Je mène une enquête sur la bibliothèque 2.0 et l’évolution des structures documentaires par rapport au web 2.0.

Le sujet me tient un peu à cœur car j’ai été moi-même acteur du phénomène si bien que je me retrouve à nouveau en observation participante.

Je travaille en effet sur la genèse et l’évolution du concept « bibliothèque 2.0 » (mais est-ils vraiment un concept ?) afin de voir quelles sont les évolutions professionnelles concrètes qui ont pu être réalisées ainsi que les oppositions et controverses qui ont pu émerger ou résulter notamment de la confrontation entre la bibliothèque et le web 2.0.

Je suis donc également preneur de vos réflexions sur le sujet mais l’enquête vous permet aussi de vous exprimer.

L’enquête se trouve ici et se terminera à la fin du mois.

Il y a évidemment aussi chez moi l’envie de dire « la bibliothèque 2.0, oui mais après ? ».

La difficulté méthodologique pour réaliser cette enquête est liée à l’arrêt de biblio-fr. Je sais que cela va me priver de centaines de réponses ce qui pose question aussi sur ce que devient la communauté de pratiques issue de biblio-fr. Finalement, des questions ne finissent que par en en faire émerger d’autres.

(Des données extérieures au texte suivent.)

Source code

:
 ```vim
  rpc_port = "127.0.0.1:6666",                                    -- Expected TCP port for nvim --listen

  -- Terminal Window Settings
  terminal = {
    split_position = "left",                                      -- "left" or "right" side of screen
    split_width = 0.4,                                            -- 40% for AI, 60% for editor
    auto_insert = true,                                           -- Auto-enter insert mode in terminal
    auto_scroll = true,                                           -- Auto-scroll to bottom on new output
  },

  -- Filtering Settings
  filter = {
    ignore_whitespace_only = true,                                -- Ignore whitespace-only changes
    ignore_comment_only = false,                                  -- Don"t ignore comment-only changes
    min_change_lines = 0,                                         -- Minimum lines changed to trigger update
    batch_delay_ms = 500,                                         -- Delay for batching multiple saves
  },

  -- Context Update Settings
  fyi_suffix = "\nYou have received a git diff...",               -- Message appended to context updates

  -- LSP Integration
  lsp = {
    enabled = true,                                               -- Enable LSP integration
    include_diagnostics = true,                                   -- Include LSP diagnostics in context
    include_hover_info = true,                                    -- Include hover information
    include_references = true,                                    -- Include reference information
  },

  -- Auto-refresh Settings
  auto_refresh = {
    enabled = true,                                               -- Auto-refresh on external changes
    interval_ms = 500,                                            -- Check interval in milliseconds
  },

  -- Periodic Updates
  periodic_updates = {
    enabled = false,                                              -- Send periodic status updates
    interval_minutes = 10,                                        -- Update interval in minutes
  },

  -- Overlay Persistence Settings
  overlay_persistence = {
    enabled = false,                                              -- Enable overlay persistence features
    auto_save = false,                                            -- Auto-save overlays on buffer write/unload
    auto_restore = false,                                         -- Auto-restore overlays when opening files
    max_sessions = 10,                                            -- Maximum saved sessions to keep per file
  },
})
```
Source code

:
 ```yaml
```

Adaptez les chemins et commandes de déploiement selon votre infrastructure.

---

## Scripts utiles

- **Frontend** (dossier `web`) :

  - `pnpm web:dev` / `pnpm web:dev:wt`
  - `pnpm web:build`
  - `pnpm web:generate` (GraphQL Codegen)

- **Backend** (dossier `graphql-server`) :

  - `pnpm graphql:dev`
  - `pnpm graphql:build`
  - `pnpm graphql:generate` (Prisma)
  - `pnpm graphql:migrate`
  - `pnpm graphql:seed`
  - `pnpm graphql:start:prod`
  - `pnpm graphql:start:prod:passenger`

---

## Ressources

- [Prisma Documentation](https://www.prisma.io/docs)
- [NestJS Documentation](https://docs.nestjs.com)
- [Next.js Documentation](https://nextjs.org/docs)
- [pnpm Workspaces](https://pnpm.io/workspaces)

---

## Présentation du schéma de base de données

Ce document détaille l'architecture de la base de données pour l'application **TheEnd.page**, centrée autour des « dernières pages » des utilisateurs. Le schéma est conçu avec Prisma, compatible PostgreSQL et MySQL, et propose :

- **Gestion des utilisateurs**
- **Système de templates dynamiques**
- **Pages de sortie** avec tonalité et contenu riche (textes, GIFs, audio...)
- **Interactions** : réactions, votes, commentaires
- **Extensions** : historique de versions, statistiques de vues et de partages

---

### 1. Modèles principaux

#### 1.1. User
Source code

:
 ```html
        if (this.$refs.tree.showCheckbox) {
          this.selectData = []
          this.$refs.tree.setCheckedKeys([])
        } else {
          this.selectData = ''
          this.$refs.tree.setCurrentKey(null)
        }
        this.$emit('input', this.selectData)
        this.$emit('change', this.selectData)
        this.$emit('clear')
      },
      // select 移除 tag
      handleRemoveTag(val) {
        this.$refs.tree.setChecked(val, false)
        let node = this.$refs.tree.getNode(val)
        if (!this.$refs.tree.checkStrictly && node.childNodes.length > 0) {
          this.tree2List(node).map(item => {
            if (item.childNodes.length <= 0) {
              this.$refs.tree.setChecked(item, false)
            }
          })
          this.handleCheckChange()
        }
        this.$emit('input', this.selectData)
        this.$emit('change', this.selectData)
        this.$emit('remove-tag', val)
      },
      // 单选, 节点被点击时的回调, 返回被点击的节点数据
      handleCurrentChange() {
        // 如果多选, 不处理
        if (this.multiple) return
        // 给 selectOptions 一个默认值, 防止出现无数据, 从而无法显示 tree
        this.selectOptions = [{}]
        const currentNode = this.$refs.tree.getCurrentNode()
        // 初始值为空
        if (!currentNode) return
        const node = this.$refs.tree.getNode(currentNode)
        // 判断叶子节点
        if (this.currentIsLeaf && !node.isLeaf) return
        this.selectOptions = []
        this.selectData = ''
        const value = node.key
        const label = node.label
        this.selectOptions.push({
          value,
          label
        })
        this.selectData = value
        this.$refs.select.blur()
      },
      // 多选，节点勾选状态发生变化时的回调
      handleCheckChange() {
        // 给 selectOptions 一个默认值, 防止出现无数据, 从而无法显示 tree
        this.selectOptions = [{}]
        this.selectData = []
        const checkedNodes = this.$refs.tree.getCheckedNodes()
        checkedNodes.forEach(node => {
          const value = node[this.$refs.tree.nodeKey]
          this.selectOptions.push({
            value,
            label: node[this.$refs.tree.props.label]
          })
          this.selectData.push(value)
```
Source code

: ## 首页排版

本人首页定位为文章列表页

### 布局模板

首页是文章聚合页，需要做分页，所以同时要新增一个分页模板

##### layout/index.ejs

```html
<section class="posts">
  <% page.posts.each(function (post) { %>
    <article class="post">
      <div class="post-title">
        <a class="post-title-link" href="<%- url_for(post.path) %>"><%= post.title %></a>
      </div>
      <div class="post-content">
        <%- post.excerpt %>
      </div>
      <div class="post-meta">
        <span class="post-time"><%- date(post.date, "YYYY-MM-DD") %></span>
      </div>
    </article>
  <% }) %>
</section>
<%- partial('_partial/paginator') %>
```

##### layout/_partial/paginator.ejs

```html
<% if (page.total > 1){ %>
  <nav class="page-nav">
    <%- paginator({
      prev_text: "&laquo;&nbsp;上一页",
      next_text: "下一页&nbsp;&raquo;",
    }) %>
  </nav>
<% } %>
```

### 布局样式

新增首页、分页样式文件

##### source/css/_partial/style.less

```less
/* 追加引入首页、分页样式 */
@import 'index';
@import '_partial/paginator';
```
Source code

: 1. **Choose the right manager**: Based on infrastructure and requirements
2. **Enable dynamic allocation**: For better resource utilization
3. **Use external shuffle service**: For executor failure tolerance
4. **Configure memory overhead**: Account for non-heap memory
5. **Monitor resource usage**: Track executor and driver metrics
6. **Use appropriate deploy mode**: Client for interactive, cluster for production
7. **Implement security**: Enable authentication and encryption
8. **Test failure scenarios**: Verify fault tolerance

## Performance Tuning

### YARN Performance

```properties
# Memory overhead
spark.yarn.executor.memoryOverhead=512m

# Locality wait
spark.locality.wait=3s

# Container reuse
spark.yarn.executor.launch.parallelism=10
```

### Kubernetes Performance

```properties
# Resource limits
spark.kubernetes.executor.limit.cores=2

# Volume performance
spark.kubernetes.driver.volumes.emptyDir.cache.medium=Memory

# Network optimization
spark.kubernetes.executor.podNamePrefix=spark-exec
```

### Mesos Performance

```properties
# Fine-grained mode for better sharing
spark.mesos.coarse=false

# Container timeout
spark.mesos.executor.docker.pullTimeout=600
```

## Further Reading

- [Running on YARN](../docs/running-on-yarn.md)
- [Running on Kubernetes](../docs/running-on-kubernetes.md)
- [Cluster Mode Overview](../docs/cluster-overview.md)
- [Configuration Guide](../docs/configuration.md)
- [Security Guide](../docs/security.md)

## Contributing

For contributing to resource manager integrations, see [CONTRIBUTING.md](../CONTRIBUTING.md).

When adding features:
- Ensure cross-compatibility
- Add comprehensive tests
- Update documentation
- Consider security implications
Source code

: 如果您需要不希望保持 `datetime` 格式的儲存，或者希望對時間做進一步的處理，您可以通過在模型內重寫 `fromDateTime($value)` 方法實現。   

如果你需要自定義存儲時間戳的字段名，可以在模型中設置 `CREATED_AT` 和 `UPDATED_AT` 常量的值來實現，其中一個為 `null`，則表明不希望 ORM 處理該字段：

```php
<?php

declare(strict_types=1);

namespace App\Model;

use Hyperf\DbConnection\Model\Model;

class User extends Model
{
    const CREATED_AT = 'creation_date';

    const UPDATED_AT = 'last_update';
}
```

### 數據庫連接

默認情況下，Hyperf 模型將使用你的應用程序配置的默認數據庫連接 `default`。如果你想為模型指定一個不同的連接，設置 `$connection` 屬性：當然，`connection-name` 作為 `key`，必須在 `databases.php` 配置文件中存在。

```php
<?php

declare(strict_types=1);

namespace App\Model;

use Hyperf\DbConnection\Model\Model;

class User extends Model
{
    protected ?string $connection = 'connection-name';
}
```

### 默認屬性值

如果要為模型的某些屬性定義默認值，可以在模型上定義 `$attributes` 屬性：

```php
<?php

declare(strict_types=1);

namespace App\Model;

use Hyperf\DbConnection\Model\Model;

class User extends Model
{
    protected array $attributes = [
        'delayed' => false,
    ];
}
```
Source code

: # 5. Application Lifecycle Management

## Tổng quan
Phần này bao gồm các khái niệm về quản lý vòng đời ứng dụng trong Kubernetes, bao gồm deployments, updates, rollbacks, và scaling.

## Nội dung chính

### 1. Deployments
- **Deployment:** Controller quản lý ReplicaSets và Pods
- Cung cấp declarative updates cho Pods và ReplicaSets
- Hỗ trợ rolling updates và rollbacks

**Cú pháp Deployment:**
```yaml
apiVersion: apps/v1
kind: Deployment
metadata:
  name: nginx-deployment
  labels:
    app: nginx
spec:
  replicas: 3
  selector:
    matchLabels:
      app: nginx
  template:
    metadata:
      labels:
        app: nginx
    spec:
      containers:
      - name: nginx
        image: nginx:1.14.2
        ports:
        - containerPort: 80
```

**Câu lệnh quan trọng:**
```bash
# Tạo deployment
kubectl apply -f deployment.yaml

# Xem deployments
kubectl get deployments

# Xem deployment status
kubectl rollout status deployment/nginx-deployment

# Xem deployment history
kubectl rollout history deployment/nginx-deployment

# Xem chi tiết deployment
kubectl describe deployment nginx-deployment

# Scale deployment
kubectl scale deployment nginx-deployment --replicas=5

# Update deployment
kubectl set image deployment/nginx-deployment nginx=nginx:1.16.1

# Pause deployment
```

Je donnerai d’ici fin janvier, les résultats et les premières analyses. L’occasion pour vous ici de donner les vôtres dans une forme d’analyse collaborative. Je mettrai donc également à disposition pour ceux que ça intéresse les fichiers pour analyser les résultats notamment pour ceux qui aiment les tris croisés à n’en plus finir. L’occasion pour moi de développer de plus en plus une stratégie de science 2.0 et d’ e-science en tentant de mettre à disposition les sources et les données sur lesquelles je travaille.